ИСХОДНЫЙ ОТРЫВОК:
------

С грустною, почти жуткою и все-таки слишком поверхностною насмешкою, как будто не подозревая всей глубины и болезненности того, что с ним происходило, рассказывает он свои тогдашние, по слову апостола Иакова, двоящиеся мысли. Получается странное впечатление: как будто в нем два сердца, два человека. Один, вследствие христианских мыслей о смерти, чтобы приучить себя к страданию, «несмотря на страшную боль, держал по пяти минут в вытянутых руках лексиконы Татищева или уходил в чулан и веревкой стегал себя по голой спине так больно, что слезы невольно выступали на глазах»; другой, вследствие тех же мыслей о смерти, вспомнив вдруг, что смерть ожидает его каждый час, каждую минуту, решал бросить уроки… и дня три «занимался только тем, что, лежа на постели, наслаждался чтением какого-нибудь романа и едою пряников с кроновским медом, которые покупал на последние гроши». Один Лев Толстой сознательный, добрый и слабый, смиряется, кается, питает отвращение к себе, к своей порочности; другой – бессознательный, злой и сильный, «воображает себя великим человеком, открывающим для блага всего человечества новые истины, и с гордым сознанием своего достоинства смотрит на остальных смертных», находя особое, утонченное, как бы сладострастное, наслаждение гордости даже в отвращении к себе, самоуничижении, самобичевании.

Рассказывая об этих отроческих мыслях своих, приходит он к заключению, что в основе их было четыре чувства: первое – «любовь к воображаемой женщине», то есть сладострастие плоти; второе – «любовь любви» людской, то есть гордость, сладострастие духа; третье – «надежда на необыкновенное тщеславное счастие, такая сильная и твердая, что она переходила в сумасшествие»; четвертое – отвращение к самому себе и раскаяние.

------

НАБОР ДАННЫХ:
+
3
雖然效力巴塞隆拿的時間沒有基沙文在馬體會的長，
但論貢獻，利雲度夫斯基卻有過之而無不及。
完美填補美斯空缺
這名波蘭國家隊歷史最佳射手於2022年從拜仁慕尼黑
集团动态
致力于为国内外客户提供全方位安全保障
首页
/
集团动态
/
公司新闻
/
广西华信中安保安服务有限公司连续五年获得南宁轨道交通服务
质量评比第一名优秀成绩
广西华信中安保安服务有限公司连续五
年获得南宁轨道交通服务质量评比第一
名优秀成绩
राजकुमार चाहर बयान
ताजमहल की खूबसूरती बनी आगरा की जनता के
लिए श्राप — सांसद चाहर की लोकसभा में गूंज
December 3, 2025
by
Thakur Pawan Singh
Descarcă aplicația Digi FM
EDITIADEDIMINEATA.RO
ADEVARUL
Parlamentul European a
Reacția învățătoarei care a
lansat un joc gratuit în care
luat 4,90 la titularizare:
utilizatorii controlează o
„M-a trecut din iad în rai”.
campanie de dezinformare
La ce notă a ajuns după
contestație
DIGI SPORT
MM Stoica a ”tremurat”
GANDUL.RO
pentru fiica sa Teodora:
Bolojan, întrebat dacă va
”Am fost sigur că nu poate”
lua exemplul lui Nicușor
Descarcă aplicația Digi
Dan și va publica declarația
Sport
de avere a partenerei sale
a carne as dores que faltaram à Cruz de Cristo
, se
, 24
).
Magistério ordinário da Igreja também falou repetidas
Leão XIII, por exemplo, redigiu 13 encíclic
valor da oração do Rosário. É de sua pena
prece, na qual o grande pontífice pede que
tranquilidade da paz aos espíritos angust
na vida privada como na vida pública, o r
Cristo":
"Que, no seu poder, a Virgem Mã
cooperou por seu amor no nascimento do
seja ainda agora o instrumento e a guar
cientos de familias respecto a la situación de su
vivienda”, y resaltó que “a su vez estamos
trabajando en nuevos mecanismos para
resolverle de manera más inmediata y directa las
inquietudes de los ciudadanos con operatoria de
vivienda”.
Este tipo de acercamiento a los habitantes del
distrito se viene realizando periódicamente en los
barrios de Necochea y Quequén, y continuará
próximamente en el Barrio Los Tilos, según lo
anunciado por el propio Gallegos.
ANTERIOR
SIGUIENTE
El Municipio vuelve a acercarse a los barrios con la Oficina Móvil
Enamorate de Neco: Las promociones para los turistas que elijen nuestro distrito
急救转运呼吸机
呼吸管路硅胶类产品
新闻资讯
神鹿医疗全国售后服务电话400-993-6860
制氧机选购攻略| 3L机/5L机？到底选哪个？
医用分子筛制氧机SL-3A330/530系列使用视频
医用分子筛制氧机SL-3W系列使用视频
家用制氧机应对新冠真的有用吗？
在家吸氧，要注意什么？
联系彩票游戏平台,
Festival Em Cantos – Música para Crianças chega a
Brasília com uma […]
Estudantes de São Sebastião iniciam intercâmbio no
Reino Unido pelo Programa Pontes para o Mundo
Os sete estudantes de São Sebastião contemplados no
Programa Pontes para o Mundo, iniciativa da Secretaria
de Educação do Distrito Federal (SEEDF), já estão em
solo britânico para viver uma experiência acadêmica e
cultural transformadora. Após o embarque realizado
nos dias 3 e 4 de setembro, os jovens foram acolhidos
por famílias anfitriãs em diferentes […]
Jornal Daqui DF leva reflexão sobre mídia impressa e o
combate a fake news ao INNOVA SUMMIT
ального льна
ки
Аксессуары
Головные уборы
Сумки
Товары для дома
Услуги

------

ЗАДАНИЯ:
(A) Почему, согласно отрывку о Льве Толстом, он держал по пяти минут в вытянутых руках лексиконы Татищева? Ответьте одним или двумя предложениями.
(B) Перечислите все чувства, которые, по словам отрывка о Льве Толстом, лежали в основе его отроческих мыслей.
(C) Выпишите из отрывка о Льве Толстом фрагмент между словами «Рассказывая об этих» и «себе и раскаяние.» включительно.

РАЗОБРАННЫЕ ЗАДАНИЯ:
(A) Он делал это вследствие христианских мыслей о смерти, чтобы приучить себя к страданию. Он держал лексиконы, несмотря на страшную боль.

(B)
1. «Любовь к воображаемой женщине», то есть сладострастие плоти.
2. «Любовь любви» людской, то есть гордость, сладострастие духа.
3. «Надежда на необыкновенное тщеславное счастие, такая сильная и твердая, что она переходила в сумасшествие».
4. Отвращение к самому себе и раскаяние.

(C)
Рассказывая об этих отроческих мыслях своих, приходит он к заключению, что в основе их было четыре чувства: первое – «любовь к воображаемой женщине», то есть сладострастие плоти; второе – «любовь любви» людской, то есть гордость, сладострастие духа; третье – «надежда на необыкновенное тщеславное счастие, такая сильная и твердая, что она переходила в сумасшествие»; четвертое – отвращение к самому себе и раскаяние.